W 1995 roku Polskie Towarzystwo Nauczycieli opracowało Kodeks etyki nauczycielskiej, który nie został wprowadzony w życie. Centrum Edukacji Obywatelskiej we współpracy z Wyższą Szkołą Administracji Publicznej im. St. Staszica w Białymstoku, stworzyło projekt „Kodeks etyczny nauczyciela”, który również pozostaje na papierze.
Rodzi się zatem pytanie: czy nauczyciele potrzebują kodeksu etycznego na wzór Karty etycznej mediów, Zbioru zasad etyki adwokackiej czy Kodeksu etyki lekarskiej?
Kodeks etyki nauczycielskiej miałby pomóc nauczycielowi w rozstrzyganiu dylematów etycznych zawodu, któremu stawia się wysokie wymagania. Jednocześnie obserwuję, jak bardzo w ostatnich latach etos tego zawodu zmalał.

→ **MATERIAŁ ŹRÓDŁOWY**
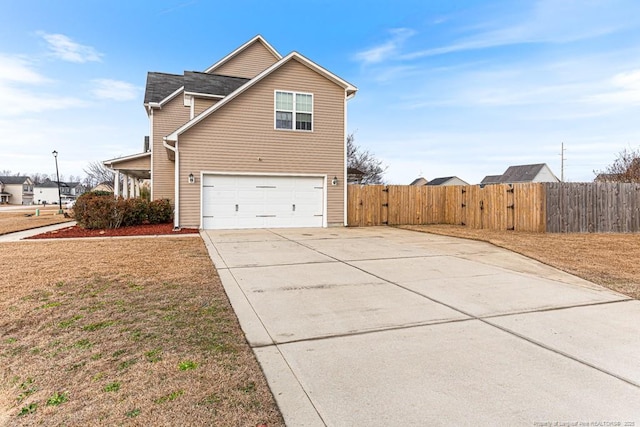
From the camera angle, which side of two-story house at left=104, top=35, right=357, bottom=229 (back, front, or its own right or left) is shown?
left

→ **ZESTAW ZADAŃ**
(1) Odpowiedz na pytania do tekstu o kodeksie etyki nauczycielskiej:
(a) Jaka organizacja opracowała w 1995 roku Kodeks etyki nauczycielskiej?
(b) Które trzy dokumenty wymienia tekst jako możliwy wzór dla kodeksu etycznego nauczycieli?
(c) W czym kodeks etyki nauczycielskiej miałby pomóc nauczycielowi?
(2) Przepisz dokładnie fragment tekstu o kodeksie etyki nauczycielskiej, zaczynając od słów „W 1995 roku” i kontynuując aż do słów „Kodeksu etyki lekarskiej?”.

→ **LISTA ODPOWIEDZI**
(1)
(a) Polskie Towarzystwo Nauczycieli.
(b) Karta etyczna mediów, Zbiór zasad etyki adwokackiej i Kodeks etyki lekarskiej.
(c) W rozstrzyganiu dylematów etycznych zawodu, któremu stawia się wysokie wymagania.

(2)
W 1995 roku Polskie Towarzystwo Nauczycieli opracowało Kodeks etyki nauczycielskiej, który nie został wprowadzony w życie. Centrum Edukacji Obywatelskiej we współpracy z Wyższą Szkołą Administracji Publicznej im. St. Staszica w Białymstoku, stworzyło projekt „Kodeks etyczny nauczyciela”, który również pozostaje na papierze.
Rodzi się zatem pytanie: czy nauczyciele potrzebują kodeksu etycznego na wzór Karty etycznej mediów, Zbioru zasad etyki adwokackiej czy Kodeksu etyki lekarskiej?